» **Directive**:
Please pick out every line in the rows below that contains the string "GmbH", and copy each of those lines in full.

» **Material provided**:
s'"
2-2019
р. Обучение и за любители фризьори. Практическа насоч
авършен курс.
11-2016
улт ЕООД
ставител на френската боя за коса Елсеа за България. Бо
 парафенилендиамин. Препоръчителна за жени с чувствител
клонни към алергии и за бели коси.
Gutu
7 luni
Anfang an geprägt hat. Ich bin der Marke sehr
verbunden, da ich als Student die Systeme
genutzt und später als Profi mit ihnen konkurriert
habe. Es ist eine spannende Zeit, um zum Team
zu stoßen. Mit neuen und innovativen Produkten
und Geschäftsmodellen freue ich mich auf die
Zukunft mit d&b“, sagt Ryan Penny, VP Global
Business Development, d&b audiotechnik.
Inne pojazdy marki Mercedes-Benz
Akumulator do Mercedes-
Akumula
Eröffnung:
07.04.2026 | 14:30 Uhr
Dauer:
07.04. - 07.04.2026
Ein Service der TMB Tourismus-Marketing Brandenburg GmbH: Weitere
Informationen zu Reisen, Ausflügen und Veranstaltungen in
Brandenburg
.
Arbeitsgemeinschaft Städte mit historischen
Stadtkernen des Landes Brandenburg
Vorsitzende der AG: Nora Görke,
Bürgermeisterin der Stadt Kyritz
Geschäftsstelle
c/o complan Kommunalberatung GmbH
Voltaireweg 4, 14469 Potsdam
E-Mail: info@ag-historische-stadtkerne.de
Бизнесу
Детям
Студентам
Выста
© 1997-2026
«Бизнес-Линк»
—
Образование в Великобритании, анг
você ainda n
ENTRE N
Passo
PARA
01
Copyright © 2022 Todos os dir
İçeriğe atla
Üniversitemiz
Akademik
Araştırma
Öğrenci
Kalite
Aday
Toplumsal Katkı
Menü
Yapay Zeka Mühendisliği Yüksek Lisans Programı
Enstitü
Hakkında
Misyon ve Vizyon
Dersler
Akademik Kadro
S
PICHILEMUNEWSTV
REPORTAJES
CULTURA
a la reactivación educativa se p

» **Solution for this task**:
Ein Service der TMB Tourismus-Marketing Brandenburg GmbH: Weitere
c/o complan Kommunalberatung GmbH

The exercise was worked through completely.